The R.16 was powered by three 300 hp Lorraine 9N Algol nine cylinder radial engines enclosed by long chord NACA-type cowlings. One was in the nose of the fuselage and the other were mounted under the wing centre section from the forward wing struts, aided by bracing struts rising inwards to the wing root and short vertical struts to the forward spar. Long nacelles behind the outer engines tapered to the rear wing strut.

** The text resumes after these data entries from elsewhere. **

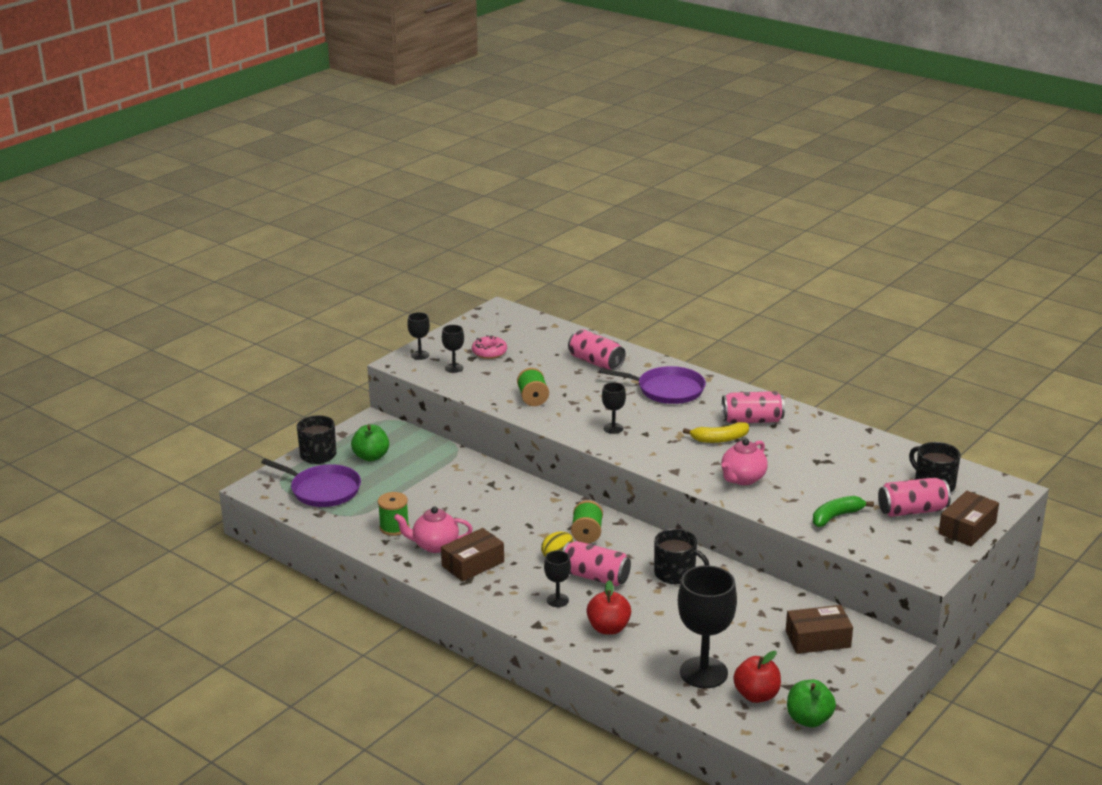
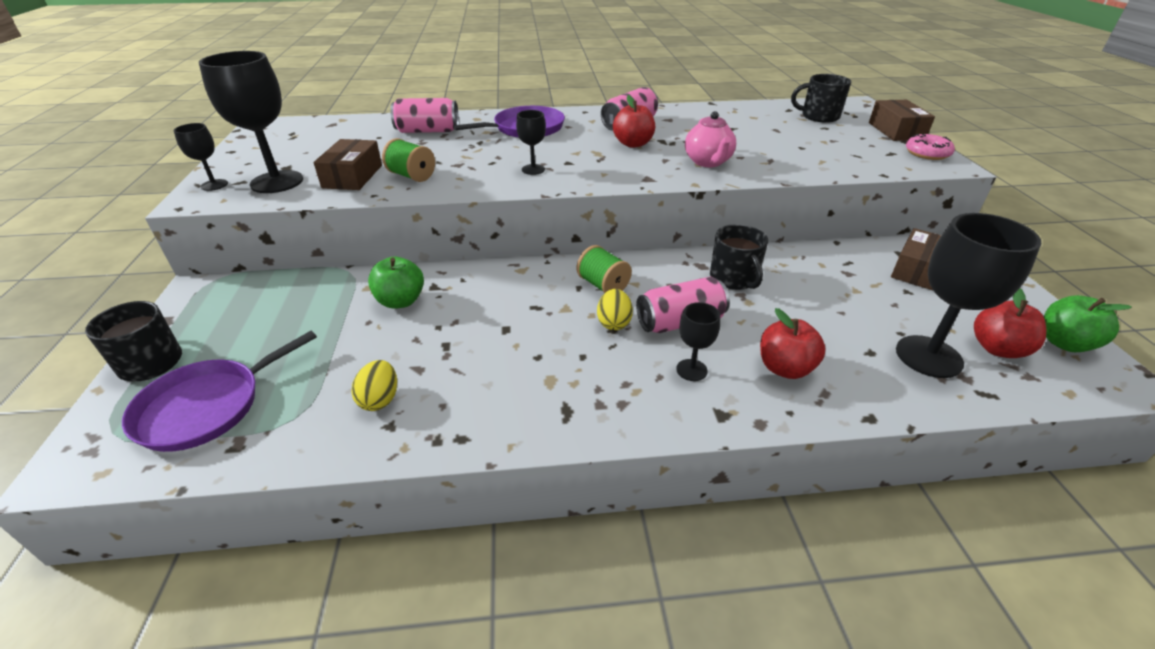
camera: 45 degrees left, 10 degrees up
purple pan [261,459,361,507] -> purple pan turned 150 degrees clockwise [122,331,317,452]
green apple [351,425,389,461] -> green apple moved to [368,257,424,309]
green spool [378,492,409,536] -> yellow egg [352,360,397,411]
pink teapot [394,507,473,553] -> none
brown box [441,528,504,582] -> brown box moved to [313,139,382,190]
black goblet [442,325,464,373] -> black goblet [199,51,303,193], size x2.02
pink donut [472,335,507,359] -> pink donut moved to [906,134,955,160]
black mug [654,529,710,584] -> black mug turned 90 degrees clockwise [710,224,768,290]
yellow banana [683,422,749,443] -> red apple [613,95,655,148]
green banana [813,496,874,527] -> none
pink can [878,477,951,517] -> none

Structurally the R.16's fuselage was built around steel tube longerons, giving it a simple rectangular cross-section. The pilots' enclosed cabin was below and just ahead of the wing leading edge, fitted with side-by-side seating and dual controls. Behind them there was a generous cabin, accessed via a large port side door. Aft of the cabin, just behind the trailing edge was a dorsal gunner's position. At the rear the fixed surfaces were approximately triangular and carried a balanced rudder and elevators, also balanced. Each tailplane was braced on the vertex of a V-strut from the lower fuselage. The tail surfaces were steel tube structures with fabric covering

The colonial aircraft were expected to have to use basic or unprepared strips, so needed a robust undercarriage. The R.16 had large 1150 mm diameter wheels, independently mounted and fitted with brakes that could be use for steering, enclosed under large fairings. Each wheel was on a cranked steel half axle from the lower fuselage with a trailing recoil strut and a vertical oleo leg to the engine mounting.

==Development==

The R.16 flew for the first time in February 1933. By May the initial development tests at Romano's Cannes factory were complete. It then went to Villacoublay for its official tests, which were completed by early September.

The Colonial trimotor contract was awarded to the Bloch MB.120, so no more R.16s were built. The sole example appeared in the prototypes section of the French civil aircraft register as F-AKGE, with the type name Romano 160 and was used by the Commander of the 5th Aerial Region of French North Africa as his personal transport. A photograph taken at Cannes in 1937 shows that by then it had been adapted to carry passengers, the cabin now lit by long, continuous windows on each side. It also had a revised vertical tail with an unbalanced rudder.